**Selected passage**:
Am 2021-10-31 12:44, schrieb Mark Kettenis:
Date: Sun, 31 Oct 2021 11:43:38 +0100 From: Michael Walle michael@walle.cc
Hi,
I sometimes see a corrupted initrd during kernel boot on my board (kontron_sl28). Debugging showed that in this case the spin table for the secondary CPUs overlaps with the lmb initrd allocations (initrd_high is set).
I had a look at how the fdt and initrd are relocated (if enabled). In summary, they use lmb_alloc() which will first add all available memory and then carve out reserved regions. There are calls for arch (arch_lmb_reserve()) and board (board_lmb_reserve()) callbacks. The interesting thing is that, there is also code to carve out any reserved regions which were added to the fdt earlier (boot_fdt_add_mem_rsv_regions()). The problem here is, that the DT fixups, which might add the reserved regions are called just before jumping to linux. Thus both the allocation for the fdt (if fdt_high is set) and the ramdisk (if initrd_high is set) will ignore any reserved memory regions.
Unfortunately, I don't see any good way to fix this. You'd need all the DT fixups before we can initialize the lmb. Also, I don't know if this will affect any other areas; probably I'm the only one, who reserves an area which is outside of the u-boot code and data segment.
A hackish way would be to carve out the spin_table code in board_lmb_reserve(). But meh..
The spin table is embedded in the u-boot binary itself isn't it? But the memory occupied by the u-boot should already be reserved...
Yes it is. As long as it doen't overlap with the 64k EFI code page. See below.

**Given data**:
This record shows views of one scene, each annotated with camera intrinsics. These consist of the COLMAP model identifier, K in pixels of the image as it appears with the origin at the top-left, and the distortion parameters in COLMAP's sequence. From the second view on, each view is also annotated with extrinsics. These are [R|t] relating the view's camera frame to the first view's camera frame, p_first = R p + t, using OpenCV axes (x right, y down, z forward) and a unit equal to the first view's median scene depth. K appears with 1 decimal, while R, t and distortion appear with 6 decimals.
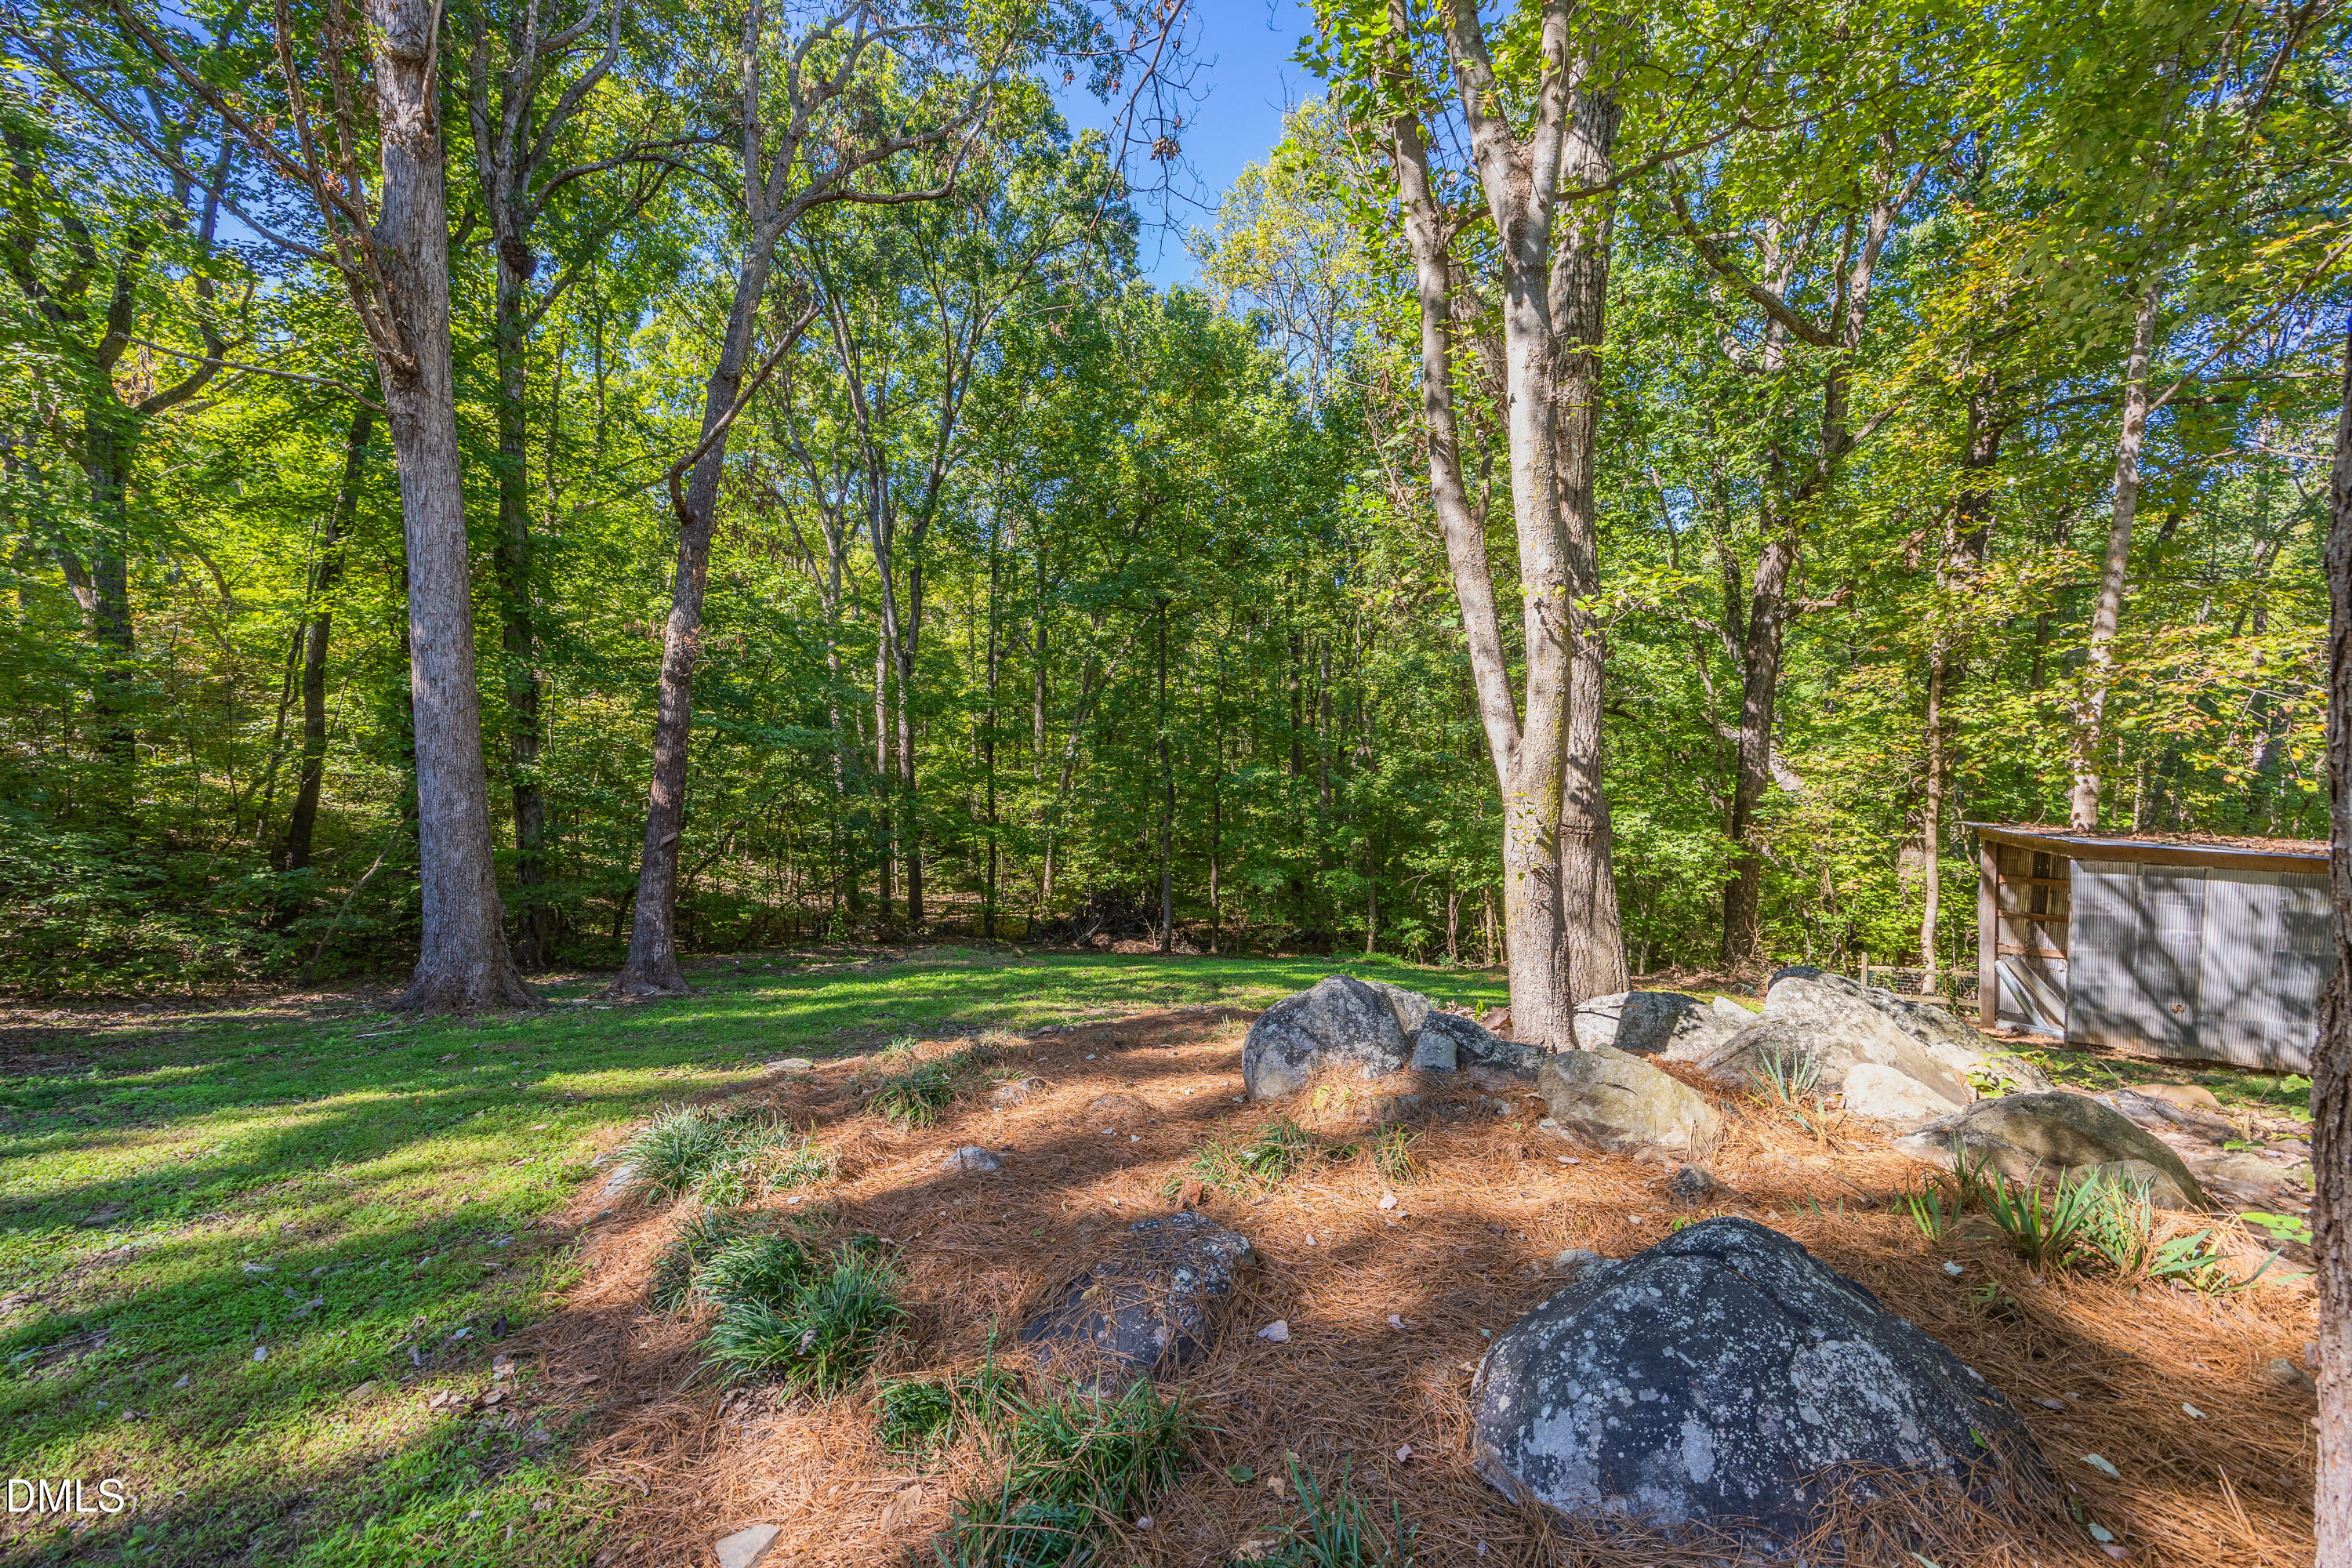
lens RADIAL K [[897.1, 0, 1176.0], [0, 897.1, 784.0], [0, 0, 1]] dist [-0.001278, -0.000119]
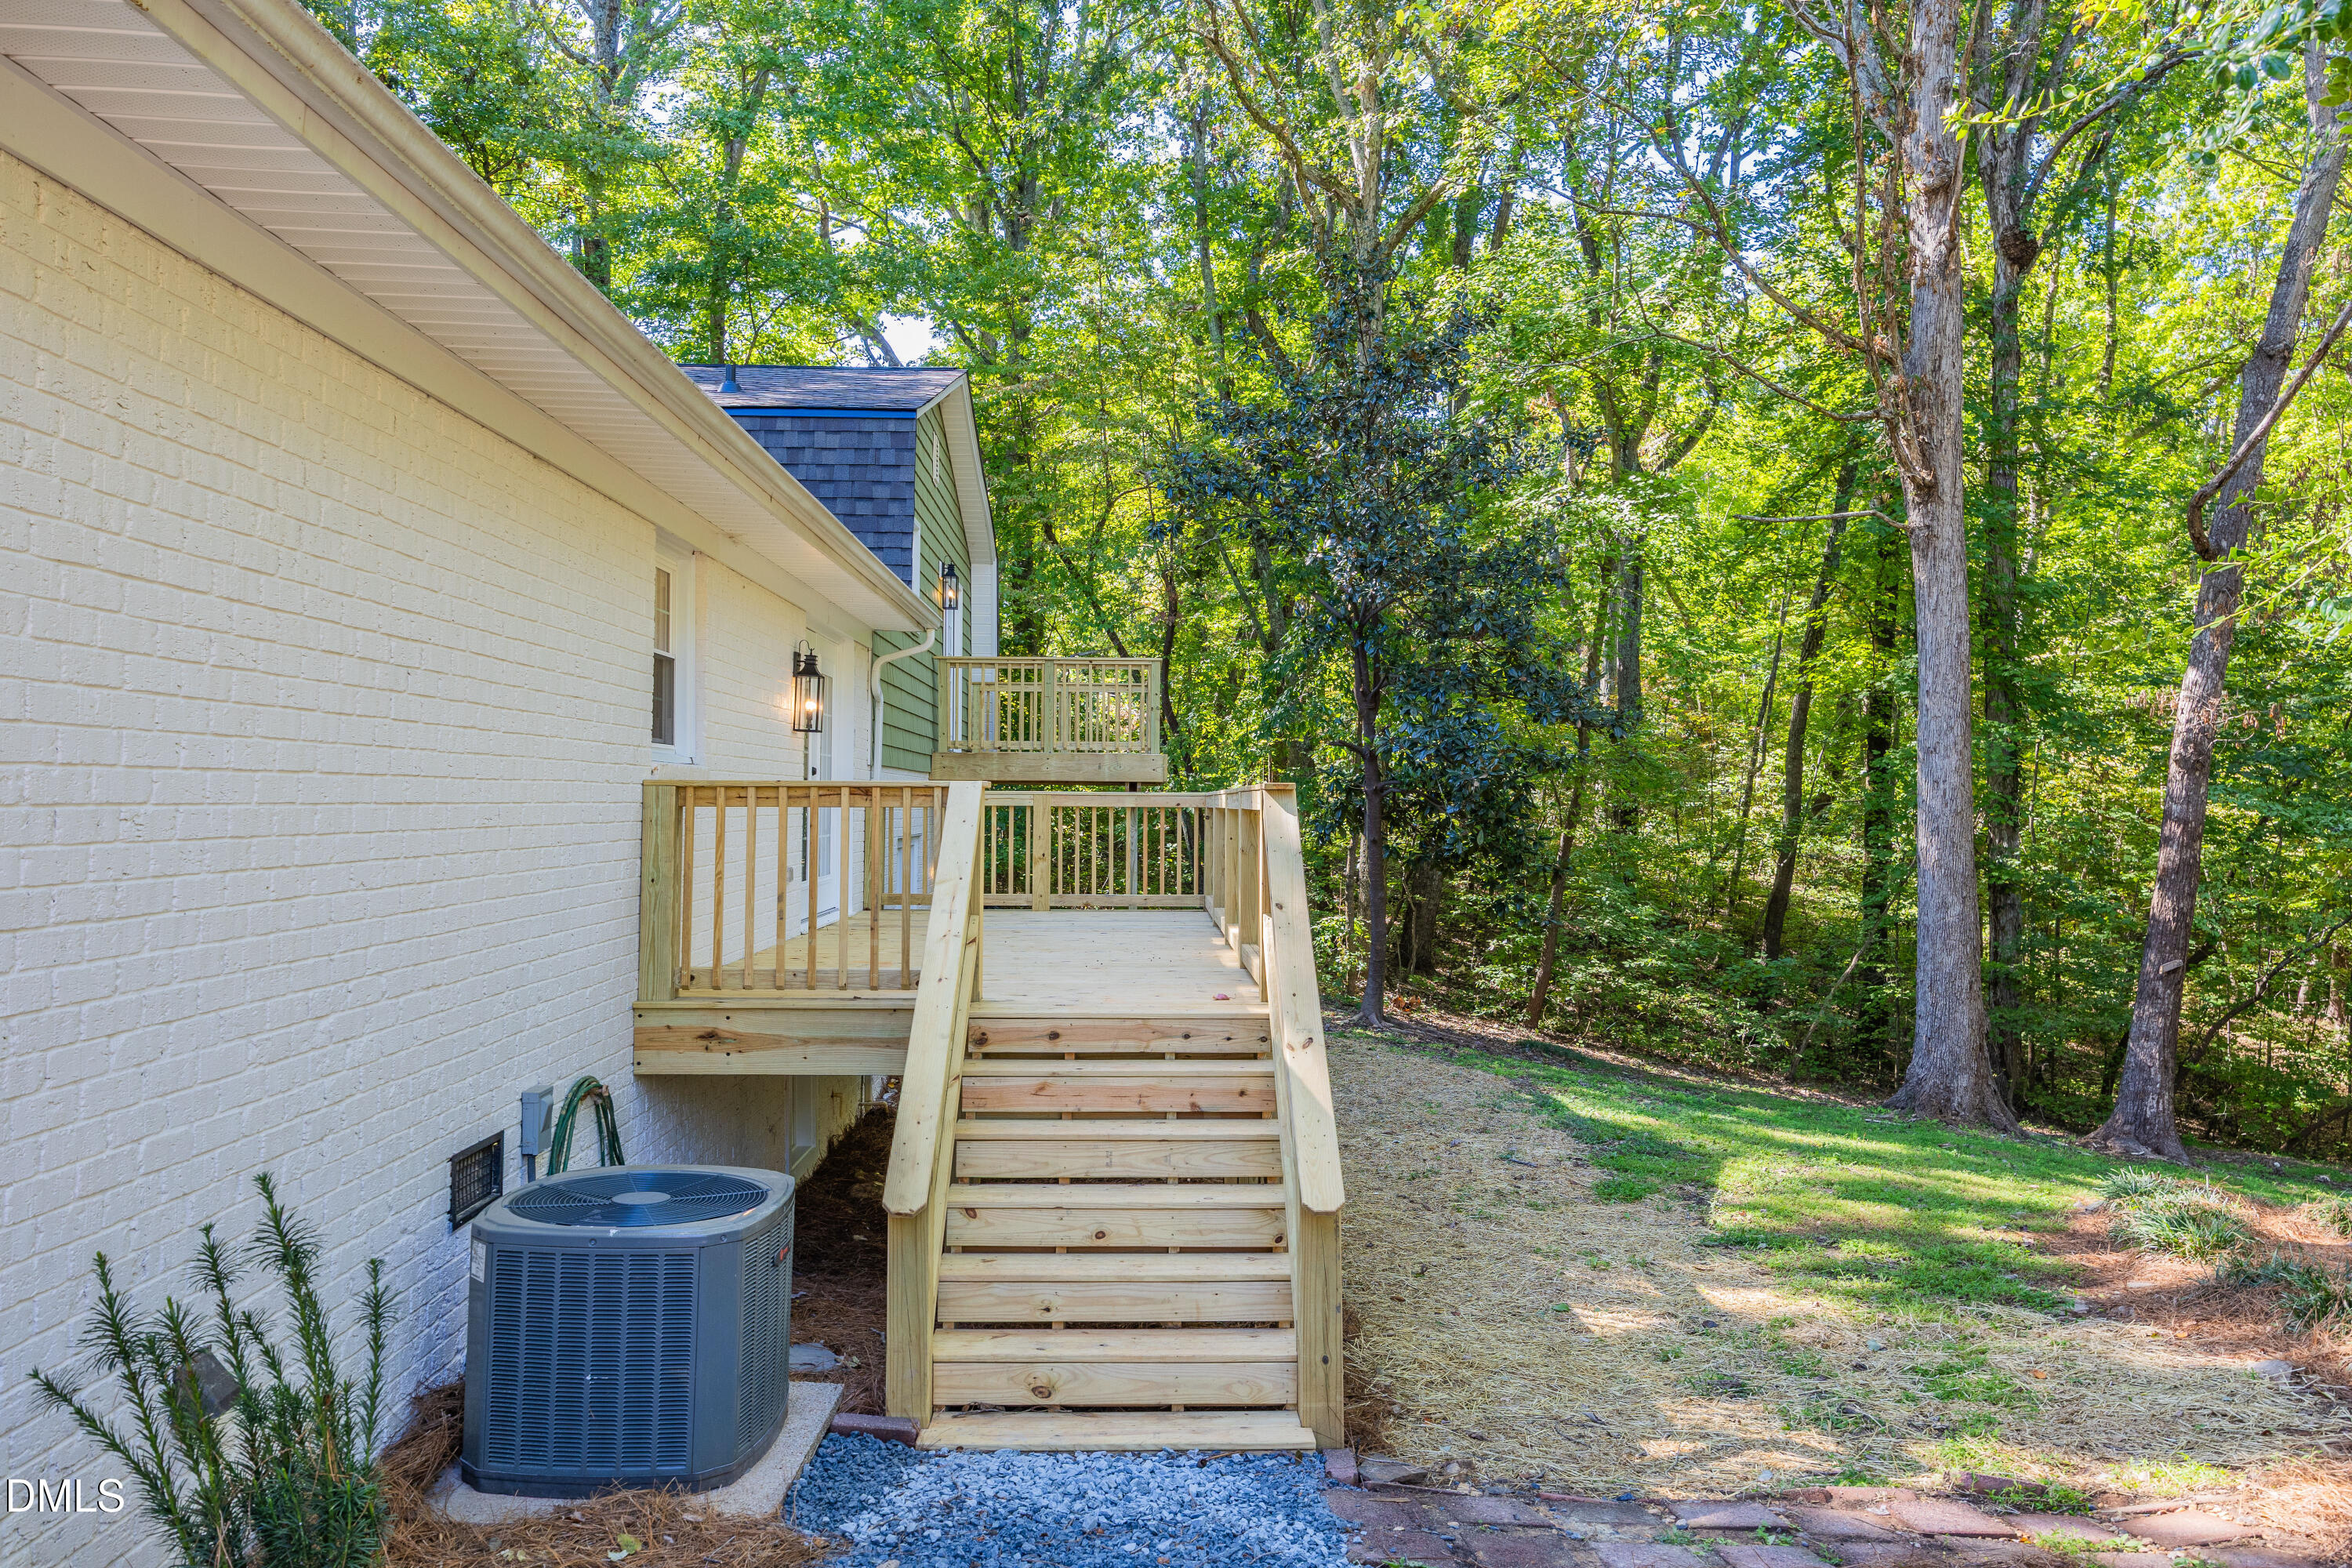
lens RADIAL K [[1647.9, 0, 1176.0], [0, 1647.9, 784.0], [0, 0, 1]] dist [-0.006225, -0.002695]
pose [[0.471646, 0.000496, -0.881788, 0.307078], [-0.047142, 0.998584, -0.024653, -0.021606], [0.880527, 0.053197, 0.471001, -0.480598]]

**Explore the material**:
[1] In the thread about the corrupted initrd, what overlaps with the lmb initrd allocations when the corruption happens?
[2] Resume the thread about the corrupted initrd from the point where it stops.
The lines have nothing to do with the thread about the corrupted initrd.

**Responses for each task**:
[1] The spin table for the secondary CPUs.

[2]
Unless CONFIG_EFI_LOADER is defined. Then it relocates the spin table to memory allocated using efi_allocate_pages(). But that function only looks at the EFI memory map to figure out what memory is available. So I suspect that it might hand out the same memory as lmb_alloc(). It all looks a bit broken to me...
Yes, that is actually my code ;) The kontron_sl28 is the only board which uses spin tables as far as I know. It doesn't support PSCI; at least if you don't load a bl31 TF-A. Therefore, for SMP it uses spin tables. The relocation code work arounds a problem with the reserved EFI code, see [1].
And yes, it actually is broken. But so might be every code which is using the efi_allocate_pages(), no? LMB isn't global, but is just initialized at different places. Like before a linux kernel is booted or when you load a file (?). And everytime the whole memory is added, and then different regions are carved out (see above).
Does your target end up with CONFIG_EFI_LOADER defined?
Yes ;)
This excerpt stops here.